Limitations of the study and implications for practice
This study had several limitations. One was its sample size, as the findings are based on interviews with 36 participants: 18 men and 18 women. Although this is larger than the sample sizes of other qualitative studies of couples [38-40], the findings cannot be generalized to the religious population as a whole or even to the Modern Orthodox population in Israel. As this study method is qualitative, there was no comparison to other groups in the Israeli society as Ultra-Orthodox or traditional couples. The limitation of generalizability is inherent in qualitative research.

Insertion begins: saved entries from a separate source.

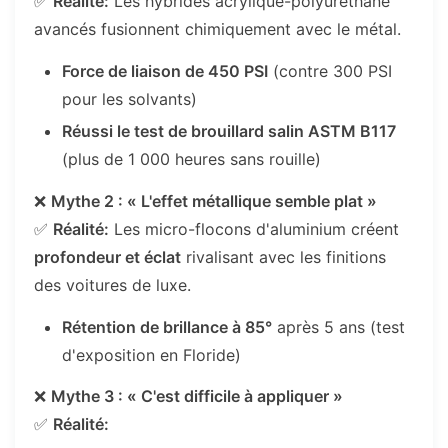
✅
Réalité:
Les hybrides acrylique-polyuréthane
avancés fusionnent chimiquement avec le métal.
Force de liaison de 450 PSI
(contre 300 PSI
pour les solvants)
Réussi le test de brouillard salin ASTM B117
(plus de 1 000 heures sans rouille)
❌
Mythe 2 : « L'effet métallique semble plat »
✅
Réalité:
Les micro-flocons d'aluminium créent
profondeur et éclat
rivalisant avec les finitions
des voitures de luxe.
Rétention de brillance à 85°
après 5 ans (test
d'exposition en Floride)
❌
Mythe 3 : « C'est difficile à appliquer »
✅
Réalité: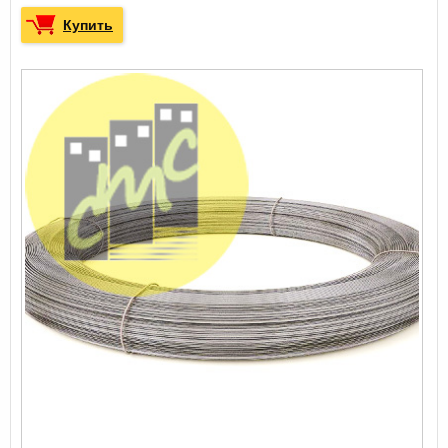
Купить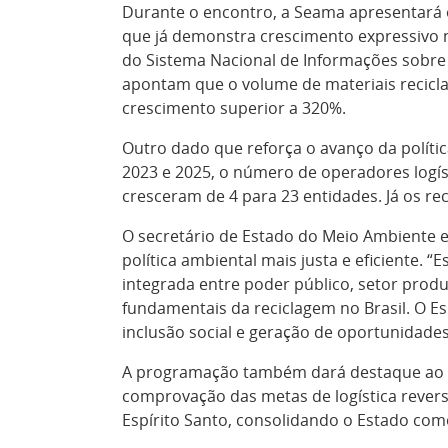
Durante o encontro, a Seama
apresentará o
que já demonstra crescimento expressivo n
do Sistema Nacional de Informações sobre 
apontam que o volume de materiais recicla
crescimento superior a 320%.
Outro dado que reforça o avanço da política
2023 e 2025, o número de operadores logís
cresceram de 4 para 23 entidades. Já os r
O secretário de Estado do Meio Ambiente e 
política ambiental mais justa e eficiente. 
integrada entre poder público, setor produ
fundamentais da reciclagem no Brasil. O E
inclusão social e geração de oportunidades
A programação também dará destaque ao S
comprovação das metas de logística revers
Espírito Santo, consolidando o Estado com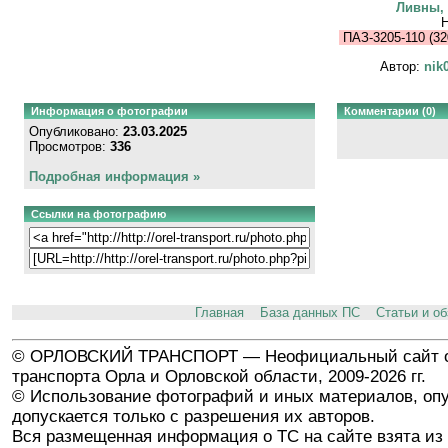
Ливны,
Н
ПАЗ-3205-110 (32
Автор:
nik
Информация о фотографии
Комментарии (0)
Опубликовано:
23.03.2025
Просмотров:
336
Подробная информация »
Ссылки на фотографию
Главная
База данных ПС
Статьи и о
© ОРЛОВСКИЙ ТРАНСПОРТ — Неофициальный сайт о
транспорта Орла и Орловской области, 2009-2026 гг.
© Использование фотографий и иных материалов, опу
допускается только с разрешения их авторов.
Вся размещенная информация о ТС на сайте взята из 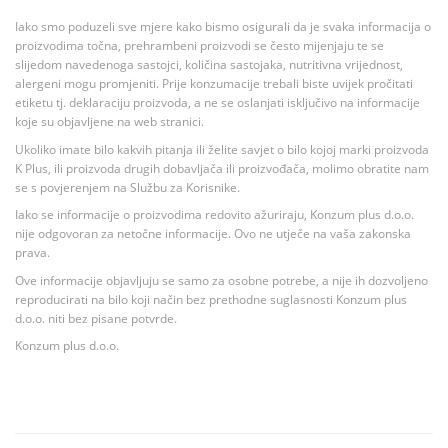
Iako smo poduzeli sve mjere kako bismo osigurali da je svaka informacija o
proizvodima točna, prehrambeni proizvodi se često mijenjaju te se
slijedom navedenoga sastojci, količina sastojaka, nutritivna vrijednost,
alergeni mogu promjeniti. Prije konzumacije trebali biste uvijek pročitati
etiketu tj. deklaraciju proizvoda, a ne se oslanjati isključivo na informacije
koje su objavljene na web stranici.
Ukoliko imate bilo kakvih pitanja ili želite savjet o bilo kojoj marki proizvoda
K Plus, ili proizvoda drugih dobavljača ili proizvođača, molimo obratite nam
se s povjerenjem na Službu za Korisnike.
Iako se informacije o proizvodima redovito ažuriraju, Konzum plus d.o.o.
nije odgovoran za netočne informacije. Ovo ne utječe na vaša zakonska
prava.
Ove informacije objavljuju se samo za osobne potrebe, a nije ih dozvoljeno
reproducirati na bilo koji način bez prethodne suglasnosti Konzum plus
d.o.o. niti bez pisane potvrde.
Konzum plus d.o.o.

A second limitation was the sampling method, in which the study participants were obtained through self-selection. It may be that the couples who chose to participate in the study were those for whom the bicultural issue created a conflict. The need to process this conflict might have been the trigger for their participation in the study and hence, the subject arose as part of the selection process. Couples who did not feel conflicted might have chosen not to participate, and their selection process might not have involved bicultural aspects, but might have occurred solely within the intrapersonal and interpersonal space.
The study findings throw light on the complexity of mate selection in a bicultural context, and might be relevant for couple and family therapists as well as for educators and consultants accompanying individuals and couples both pre- and post-marriage. This study, which highlights the cultural complexity and duality of value systems, will allow practitioners to broaden their viewpoint and to look beyond the individual and the couple, to observe the cultural and value space in their environment.